Rod’h ajouta, éperdu :
— Nous avons dû nous couper du thisme et former une sorte de bouclier.
Yazra’h jeta l’étoffe ignifuge sur le Premier Attitré et le tira du chrysalit.
— Il n’y a aucun moyen de le combattre, Premier Attitré !
Elle esquissa un geste vers ses chatisix. Ceux-ci bondirent dans le couloir, les menant d’instinct vers un endroit sûr. Osira’h et les autres enfants coururent à leur suite.
Dans une tentative stupide pour intercepter l’Incarné en chemin vers la hautesphère, cinquante gardes chargèrent dans le couloir pour composer une barricade vivante, leurs armes brandies contre les flammes.

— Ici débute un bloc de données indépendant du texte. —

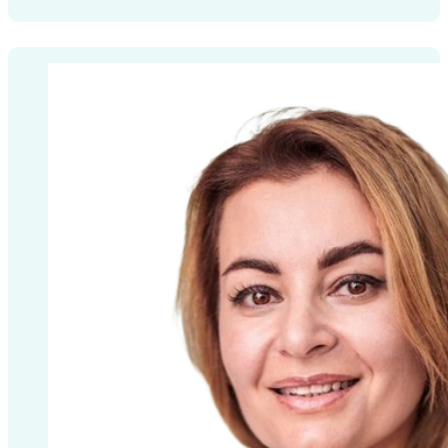
License number: P5710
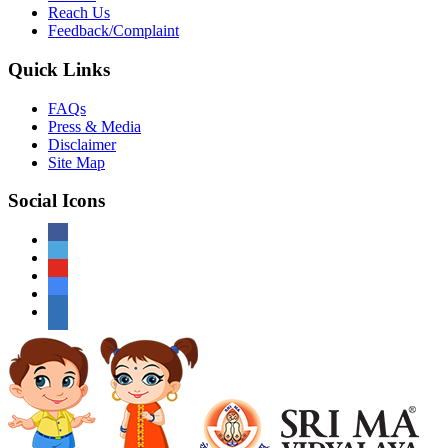
Reach Us
Feedback/Complaint
Quick Links
FAQs
Press & Media
Disclaimer
Site Map
Social Icons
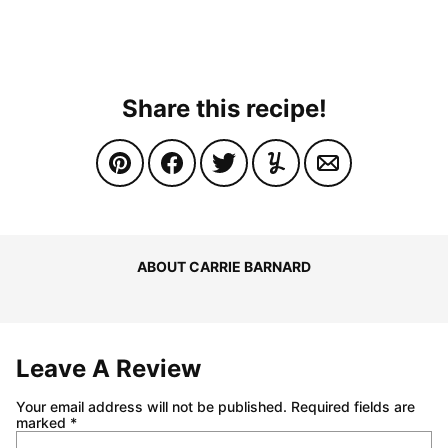
Share this recipe!
ABOUT CARRIE BARNARD
Leave A Review
Your email address will not be published.
Required fields are
marked
*
Comment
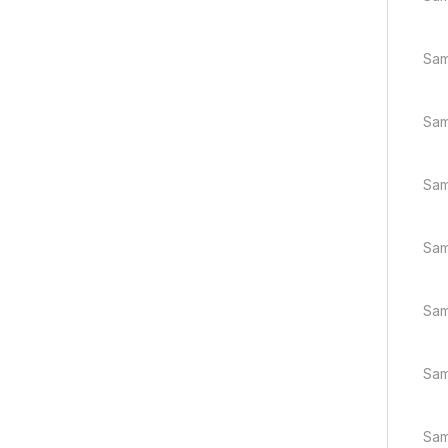
Sam
Sam
Sam
Sam
Sam
Sam
Sam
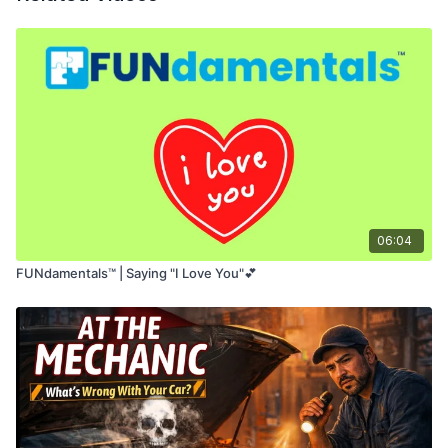
confidence
.
06:04
FUNdamentals™ | Saying "I Love You"💕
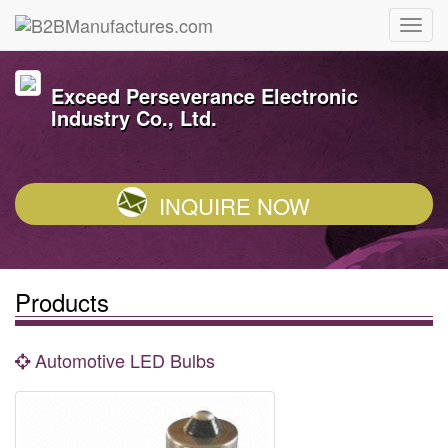
Exceed Perseverance Electronic
Industry Co., Ltd.
INQUIRE NOW
Products
Automotive LED Bulbs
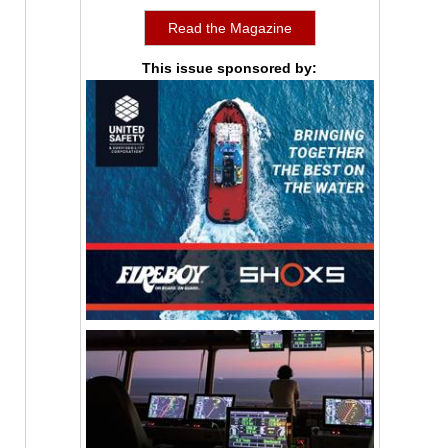
Read the Magazine
This issue sponsored by:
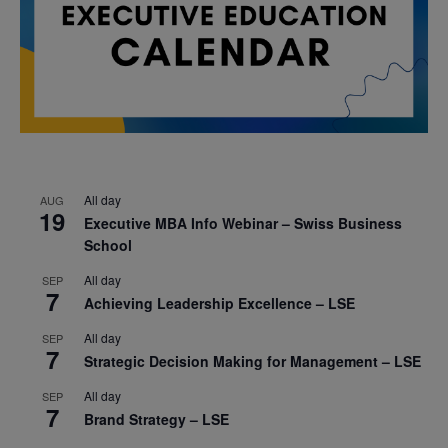
All day
AUG
19
Executive MBA Info Webinar – Swiss Business
School
All day
SEP
7
Achieving Leadership Excellence – LSE
All day
SEP
7
Strategic Decision Making for Management – LSE
All day
SEP
7
Brand Strategy – LSE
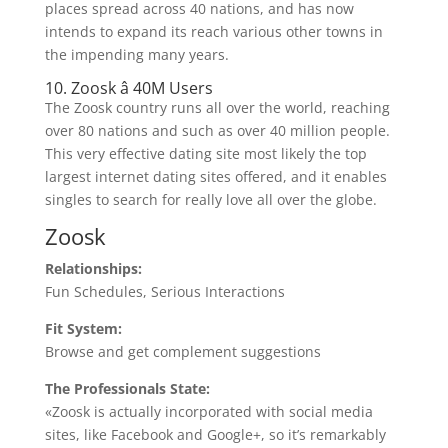
places spread across 40 nations, and has now
intends to expand its reach various other towns in
the impending many years.
10. Zoosk â 40M Users
The Zoosk country runs all over the world, reaching
over 80 nations and such as over 40 million people.
This very effective dating site most likely the top
largest internet dating sites offered, and it enables
singles to search for really love all over the globe.
Zoosk
Relationships:
Fun Schedules, Serious Interactions
Fit System:
Browse and get complement suggestions
The Professionals State:
«Zoosk is actually incorporated with social media
sites, like Facebook and Google+, so it’s remarkably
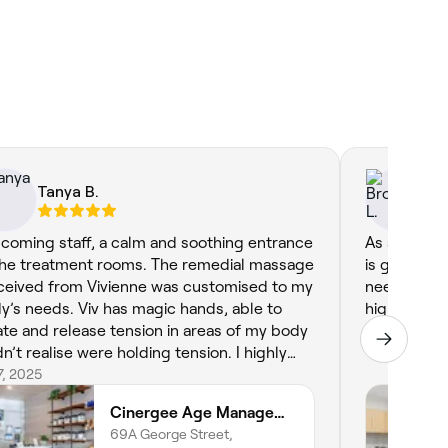
Tanya B.
Br
coming staff, a calm and soothing entrance
As always m
the treatment rooms. The remedial massage
is great a t
eceived from Vivienne was customised to my
needs and s
y’s needs. Viv has magic hands, able to
highly rec
ate and release tension in areas of my body
Jul 4, 2025
dn’t realise were holding tension. I highly
ommend this business and treatments.
17, 2025
Cinergee Age Management & Somatic Flow
69A George Street,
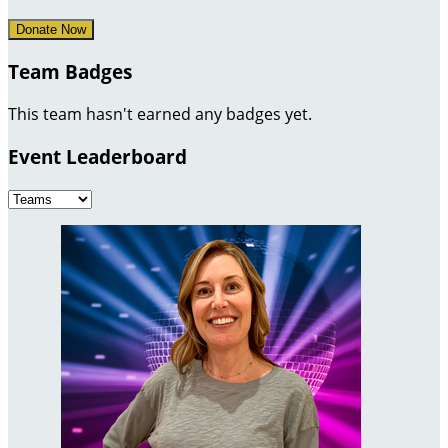
Donate Now
Team Badges
This team hasn't earned any badges yet.
Event Leaderboard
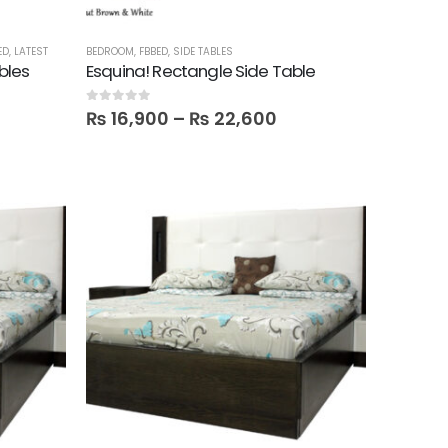
ED
,
LATEST
BEDROOM
,
FBBED
,
SIDE TABLES
bles
Esquina! Rectangle Side Table
0
out of 5
₨
16,900
–
₨
22,600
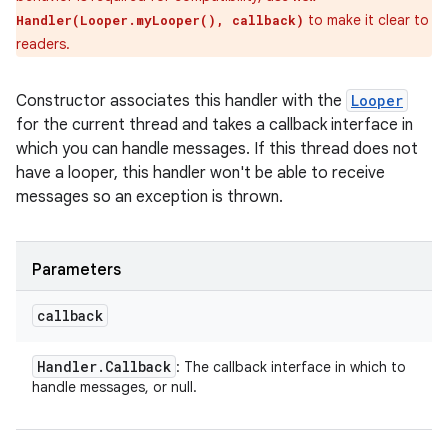
to make it clear to
Handler(Looper.myLooper(), callback)
readers.
Constructor associates this handler with the
Looper
for the current thread and takes a callback interface in
which you can handle messages. If this thread does not
have a looper, this handler won't be able to receive
messages so an exception is thrown.
Parameters
callback
Handler
.
Callback
: The callback interface in which to
handle messages, or null.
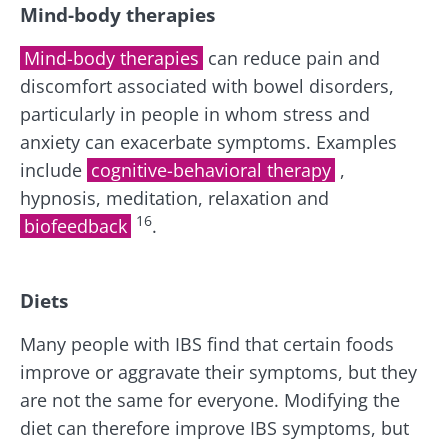
Mind-body therapies
Mind-body therapies
can reduce pain and
discomfort associated with bowel disorders,
particularly in people in whom stress and
anxiety can exacerbate symptoms. Examples
include
cognitive-behavioral therapy
,
hypnosis, meditation, relaxation and
16
biofeedback
.
Diets
Many people with IBS find that certain foods
improve or aggravate their symptoms, but they
are not the same for everyone. Modifying the
diet can therefore improve IBS symptoms, but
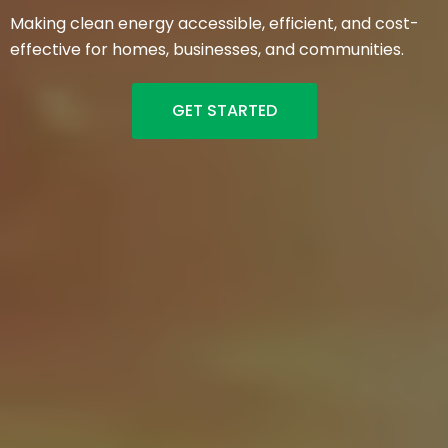
Making clean energy accessible, efficient, and cost-
effective for homes, businesses, and communities.
GET STARTED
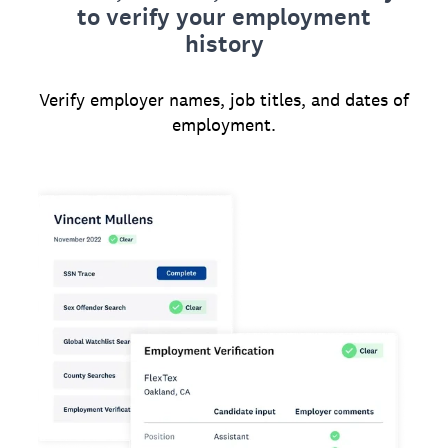
to verify your employment
history
Verify employer names, job titles, and dates of
employment.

Rusa’h se contenta de lever les mains, et un mur de feu déferla sur eux, les rôtissant dans leur armure avant que le flash les consume tous. Leurs rayons-âmes furent assimilés au réseau des faeros.
Dans un geste de loyauté tout aussi peu judicieux, des dizaines de serviteurs se jetèrent sur le corps ardent de l’ancien Attitré, prêts à tout pour retarder sa progression. Eux aussi périrent.
Deux autres faeros apparurent dans le ciel et s’approchèrent du Palais des Prismes. Rusa’h avançait à travers les couloirs tapissés de miroirs. Chacune de ses empreintes brûlait avant de durcir, laissant la trace évidente de son passage.
Tout en courant, Daro’h percevait l’écho de toutes ces morts. Le thisme sembla se distendre jusqu’au point de rupture. Il savait que le Mage Imperator sentirait cette agonie depuis Theroc, mais il se trouvait trop loin pour être d’une aide quelconque.